The Northern Training Tour saw Stephanie Jull, director of programming for the Canucks Autism Network, visit Peace Region communities last week to provide guidance on what autism is and how to interact with those who have it.
“It’s all about how to think from the perspective of a person with autism, as opposed to a bag of tips and tricks,” she said.
Jull says the statistics show that one in 68 kids have autism, which makes it more common than most people think.
“It’s less about how to diagnose your kid, as we leave that for other people, but it does help people understand why they’re seeing the challenges they may be seeing,” said Jull.
The workshops welcomed community recreation staff, coaches, teachers, parents and anyone else that worked with or wanted to know more about kids with autism. Jull said she showed how these people could adapt their communication, coaching or teaching style to support those kids.
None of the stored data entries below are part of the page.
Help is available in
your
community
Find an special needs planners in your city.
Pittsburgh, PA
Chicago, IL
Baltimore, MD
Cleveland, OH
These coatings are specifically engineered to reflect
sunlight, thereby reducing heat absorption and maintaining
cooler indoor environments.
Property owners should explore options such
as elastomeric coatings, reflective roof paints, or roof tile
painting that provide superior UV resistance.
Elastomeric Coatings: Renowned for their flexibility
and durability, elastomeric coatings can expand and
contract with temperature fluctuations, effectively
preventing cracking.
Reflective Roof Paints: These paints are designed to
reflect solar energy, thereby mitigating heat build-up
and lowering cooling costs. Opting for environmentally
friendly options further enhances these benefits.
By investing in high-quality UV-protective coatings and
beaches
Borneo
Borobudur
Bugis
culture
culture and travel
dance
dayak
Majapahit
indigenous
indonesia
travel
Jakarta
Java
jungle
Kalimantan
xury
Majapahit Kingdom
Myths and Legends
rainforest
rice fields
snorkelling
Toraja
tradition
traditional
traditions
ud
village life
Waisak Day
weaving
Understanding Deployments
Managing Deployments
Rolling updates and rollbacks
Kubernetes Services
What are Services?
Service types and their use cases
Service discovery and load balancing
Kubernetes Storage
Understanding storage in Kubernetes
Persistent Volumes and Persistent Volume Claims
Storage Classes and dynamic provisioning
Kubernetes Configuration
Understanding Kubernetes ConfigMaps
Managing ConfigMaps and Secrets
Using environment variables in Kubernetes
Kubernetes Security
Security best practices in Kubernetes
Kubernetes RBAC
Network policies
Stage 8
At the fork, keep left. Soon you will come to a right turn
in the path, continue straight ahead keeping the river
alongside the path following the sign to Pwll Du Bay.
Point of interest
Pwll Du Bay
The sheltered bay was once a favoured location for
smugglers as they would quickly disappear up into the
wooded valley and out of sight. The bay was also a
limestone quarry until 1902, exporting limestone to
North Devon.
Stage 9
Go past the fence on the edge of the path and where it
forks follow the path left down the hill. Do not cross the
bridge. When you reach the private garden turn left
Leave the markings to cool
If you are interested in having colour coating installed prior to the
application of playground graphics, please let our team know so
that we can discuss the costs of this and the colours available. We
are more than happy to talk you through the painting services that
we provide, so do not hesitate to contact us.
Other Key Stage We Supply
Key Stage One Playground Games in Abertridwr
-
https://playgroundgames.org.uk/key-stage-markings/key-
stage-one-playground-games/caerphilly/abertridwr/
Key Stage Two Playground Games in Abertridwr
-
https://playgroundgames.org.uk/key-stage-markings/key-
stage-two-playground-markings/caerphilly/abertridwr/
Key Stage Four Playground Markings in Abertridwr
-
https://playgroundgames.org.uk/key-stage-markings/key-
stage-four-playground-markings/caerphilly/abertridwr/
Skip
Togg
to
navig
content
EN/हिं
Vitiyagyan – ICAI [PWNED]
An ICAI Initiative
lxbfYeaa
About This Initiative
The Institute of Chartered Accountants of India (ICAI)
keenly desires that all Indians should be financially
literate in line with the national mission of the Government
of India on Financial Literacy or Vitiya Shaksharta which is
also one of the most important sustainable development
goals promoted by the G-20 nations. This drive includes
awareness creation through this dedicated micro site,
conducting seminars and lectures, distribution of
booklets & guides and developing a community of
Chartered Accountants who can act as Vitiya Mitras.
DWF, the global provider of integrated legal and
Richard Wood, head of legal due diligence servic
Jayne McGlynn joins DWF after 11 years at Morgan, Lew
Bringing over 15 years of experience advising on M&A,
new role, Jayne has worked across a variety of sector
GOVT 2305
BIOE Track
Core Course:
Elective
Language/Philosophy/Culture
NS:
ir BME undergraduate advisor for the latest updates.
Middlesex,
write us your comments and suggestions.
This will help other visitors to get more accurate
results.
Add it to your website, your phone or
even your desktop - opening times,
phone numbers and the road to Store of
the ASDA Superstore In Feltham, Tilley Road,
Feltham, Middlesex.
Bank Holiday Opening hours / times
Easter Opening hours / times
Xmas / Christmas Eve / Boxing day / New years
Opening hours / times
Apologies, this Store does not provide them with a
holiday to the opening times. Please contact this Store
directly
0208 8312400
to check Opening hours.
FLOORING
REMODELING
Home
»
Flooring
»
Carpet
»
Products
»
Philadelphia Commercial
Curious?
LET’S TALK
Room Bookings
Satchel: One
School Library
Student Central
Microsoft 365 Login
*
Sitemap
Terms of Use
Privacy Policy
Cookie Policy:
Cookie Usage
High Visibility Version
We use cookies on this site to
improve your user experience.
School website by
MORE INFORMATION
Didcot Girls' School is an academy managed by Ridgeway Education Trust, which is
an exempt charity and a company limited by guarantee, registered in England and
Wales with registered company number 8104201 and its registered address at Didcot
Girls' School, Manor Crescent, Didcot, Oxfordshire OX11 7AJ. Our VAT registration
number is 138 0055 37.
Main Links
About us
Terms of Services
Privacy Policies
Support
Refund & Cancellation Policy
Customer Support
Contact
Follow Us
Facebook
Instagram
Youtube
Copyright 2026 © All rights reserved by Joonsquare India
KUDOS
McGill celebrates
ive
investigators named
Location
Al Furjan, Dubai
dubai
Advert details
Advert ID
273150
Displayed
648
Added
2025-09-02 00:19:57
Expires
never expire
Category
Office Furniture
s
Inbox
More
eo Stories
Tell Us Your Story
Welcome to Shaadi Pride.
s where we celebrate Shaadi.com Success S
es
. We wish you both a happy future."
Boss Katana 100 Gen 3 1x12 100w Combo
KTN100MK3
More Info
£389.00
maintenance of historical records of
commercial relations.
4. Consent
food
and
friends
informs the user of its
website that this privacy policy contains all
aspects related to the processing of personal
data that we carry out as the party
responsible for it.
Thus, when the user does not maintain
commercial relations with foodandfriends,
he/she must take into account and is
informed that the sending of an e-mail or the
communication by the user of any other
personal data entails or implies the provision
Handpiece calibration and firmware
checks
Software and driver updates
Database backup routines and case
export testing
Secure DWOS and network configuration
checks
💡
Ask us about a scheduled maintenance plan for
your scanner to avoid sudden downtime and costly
“We talk about how you can adapt instructions for someone with a short attention span, and something called show and say, which is never just speak, but also show how to do it as well,” she said, adding that these techniques also work with children that have ADD/ADHD or anxiety issues as well.
“If they’re having a hard time the first day, we don’t give up,” said Jull. “It doesn’t mean they won’t ever like it, it’s just how we keep them going and feel comfortable until they learn to love it.”
Canucks Autism Network held workshops in Fort St. John, Dawson Creek and Tumbler Ridge over the weekend before heading to Burns Lake, Smithers and Prince Rupert this week. Jull said she absolutely wants to come to the north again to hold more workshops in the future.
“Lots of kids with autism are signing up for things like swimming lessons, community rec staff want to know how to engage those kids,” she said. “We want to make sure (the kids) feel included and that they’re confident in being able to support them.”